This is very interesting, as I certainly have some of the same issues, although maybe not to the extent. I’m incredibly disappointed with my fellow Evangelicals at times (to the point where I don’t know if it’s a useful label anymore) and yet at times I also see some pretty great things, especially at the local level.
Just as an immediate example, my church just raised $400k in the last couple week since we got the stay-at-home order to support our community during COVID-19. A large chunk of the funds are going directly to single moms in the form of $1k checks, but it’s also going homeless shelters, and other non-profits in the area that are providing food and shelter.
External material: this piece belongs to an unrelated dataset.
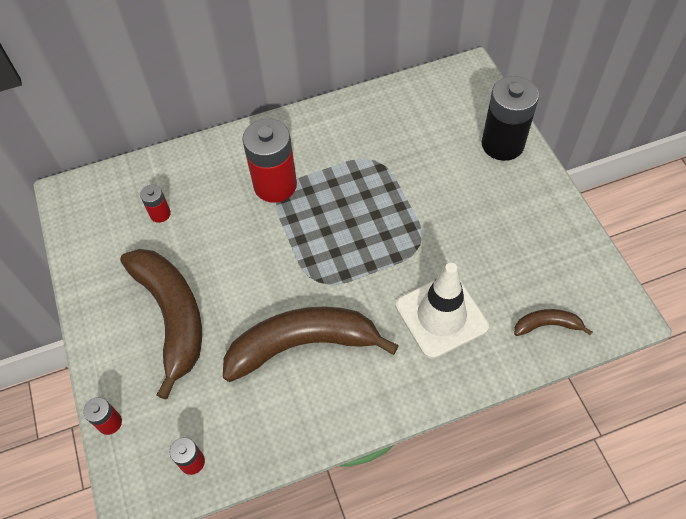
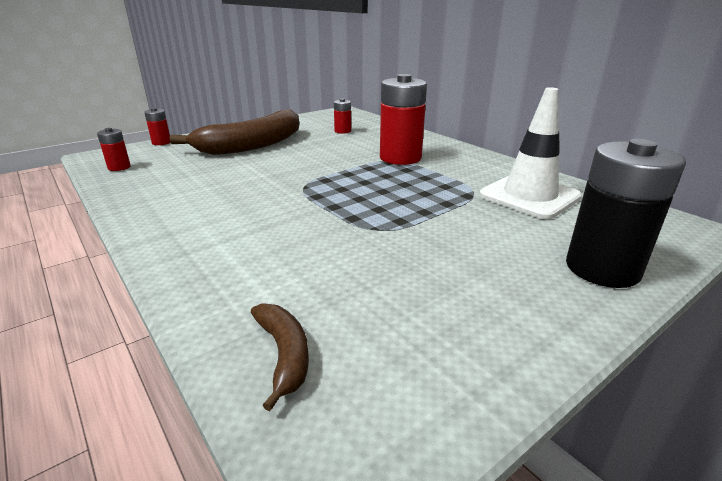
camera: 70 degrees right, 30 degrees down
(303, 345) = (229, 189): brown banana -> none
(441, 316) = (279, 255): white traffic cone -> white traffic cone (529, 196)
So I can feel both frustrated, disappointed, and also proud of my fellow-Christians at the same time.
Is the good enough to outweigh the bad? Is that a reasonable criteria? I sometimes rationalize some of the worst behavior that’s been done in the name of Christianity as “well, that doesn’t reflect real Christianity” but of course I would because I don’t share the same vision of Christianity that those people do. Or I might say “well, Christianity doesn’t say Christians will be better, in fact Jesus said it was the sick that need saving” but then it seems like if God was really moving the Church to be more Christ-like then we’d see some significant movement in that direction? Sometimes I see it, sometimes I don’t.
That seems like significant common ground amongst most people. We may attribute it to different things, but I think there can be a lot of good in the idea of needing to reach outside ourselves. I would maybe use the language of “common good” here. That we are connected to each other as humans, and to the world around us, and so we owe something to that “other” out there.